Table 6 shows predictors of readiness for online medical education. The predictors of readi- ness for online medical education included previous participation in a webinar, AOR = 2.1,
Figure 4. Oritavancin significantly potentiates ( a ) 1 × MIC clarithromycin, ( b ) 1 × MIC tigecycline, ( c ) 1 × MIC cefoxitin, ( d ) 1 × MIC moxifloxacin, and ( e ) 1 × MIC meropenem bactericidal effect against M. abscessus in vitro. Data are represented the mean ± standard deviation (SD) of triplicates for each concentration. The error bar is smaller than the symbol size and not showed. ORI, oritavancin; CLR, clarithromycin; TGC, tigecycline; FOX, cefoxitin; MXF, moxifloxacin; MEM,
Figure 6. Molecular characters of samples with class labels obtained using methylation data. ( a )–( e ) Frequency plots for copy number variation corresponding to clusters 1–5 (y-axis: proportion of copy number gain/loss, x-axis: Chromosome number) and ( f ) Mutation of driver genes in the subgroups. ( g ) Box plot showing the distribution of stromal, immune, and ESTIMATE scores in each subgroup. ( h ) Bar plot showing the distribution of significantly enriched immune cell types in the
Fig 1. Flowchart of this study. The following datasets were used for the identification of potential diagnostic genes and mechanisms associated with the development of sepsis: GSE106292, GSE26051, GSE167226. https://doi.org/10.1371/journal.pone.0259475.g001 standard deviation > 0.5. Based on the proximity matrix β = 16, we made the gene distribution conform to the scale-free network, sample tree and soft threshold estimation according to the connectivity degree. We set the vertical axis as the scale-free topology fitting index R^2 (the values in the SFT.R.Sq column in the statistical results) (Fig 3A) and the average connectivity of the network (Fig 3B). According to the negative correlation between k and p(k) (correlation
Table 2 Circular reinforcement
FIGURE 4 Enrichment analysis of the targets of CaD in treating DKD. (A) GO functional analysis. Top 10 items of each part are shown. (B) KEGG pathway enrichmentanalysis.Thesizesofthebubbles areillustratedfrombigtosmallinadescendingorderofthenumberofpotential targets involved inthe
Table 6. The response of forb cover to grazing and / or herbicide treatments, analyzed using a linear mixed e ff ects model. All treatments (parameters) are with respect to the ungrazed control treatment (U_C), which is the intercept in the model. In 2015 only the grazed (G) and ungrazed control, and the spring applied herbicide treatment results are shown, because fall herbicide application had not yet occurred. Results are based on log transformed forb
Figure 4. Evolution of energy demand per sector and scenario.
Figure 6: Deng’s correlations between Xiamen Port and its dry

## Task prompt
Write out the records shown above, exactly as they appear.

## Output
Table 6 shows predictors of readiness for online medical education. The predictors of readi- ness for online medical education included previous participation in a webinar, AOR = 2.1,
Figure 4. Oritavancin significantly potentiates ( a ) 1 × MIC clarithromycin, ( b ) 1 × MIC tigecycline, ( c ) 1 × MIC cefoxitin, ( d ) 1 × MIC moxifloxacin, and ( e ) 1 × MIC meropenem bactericidal effect against M. abscessus in vitro. Data are represented the mean ± standard deviation (SD) of triplicates for each concentration. The error bar is smaller than the symbol size and not showed. ORI, oritavancin; CLR, clarithromycin; TGC, tigecycline; FOX, cefoxitin; MXF, moxifloxacin; MEM,
Figure 6. Molecular characters of samples with class labels obtained using methylation data. ( a )–( e ) Frequency plots for copy number variation corresponding to clusters 1–5 (y-axis: proportion of copy number gain/loss, x-axis: Chromosome number) and ( f ) Mutation of driver genes in the subgroups. ( g ) Box plot showing the distribution of stromal, immune, and ESTIMATE scores in each subgroup. ( h ) Bar plot showing the distribution of significantly enriched immune cell types in the
Fig 1. Flowchart of this study. The following datasets were used for the identification of potential diagnostic genes and mechanisms associated with the development of sepsis: GSE106292, GSE26051, GSE167226. https://doi.org/10.1371/journal.pone.0259475.g001 standard deviation > 0.5. Based on the proximity matrix β = 16, we made the gene distribution conform to the scale-free network, sample tree and soft threshold estimation according to the connectivity degree. We set the vertical axis as the scale-free topology fitting index R^2 (the values in the SFT.R.Sq column in the statistical results) (Fig 3A) and the average connectivity of the network (Fig 3B). According to the negative correlation between k and p(k) (correlation
Table 2 Circular reinforcement
FIGURE 4 Enrichment analysis of the targets of CaD in treating DKD. (A) GO functional analysis. Top 10 items of each part are shown. (B) KEGG pathway enrichmentanalysis.Thesizesofthebubbles areillustratedfrombigtosmallinadescendingorderofthenumberofpotential targets involved inthe
Table 6. The response of forb cover to grazing and / or herbicide treatments, analyzed using a linear mixed e ff ects model. All treatments (parameters) are with respect to the ungrazed control treatment (U_C), which is the intercept in the model. In 2015 only the grazed (G) and ungrazed control, and the spring applied herbicide treatment results are shown, because fall herbicide application had not yet occurred. Results are based on log transformed forb
Figure 4. Evolution of energy demand per sector and scenario.
Figure 6: Deng’s correlations between Xiamen Port and its dry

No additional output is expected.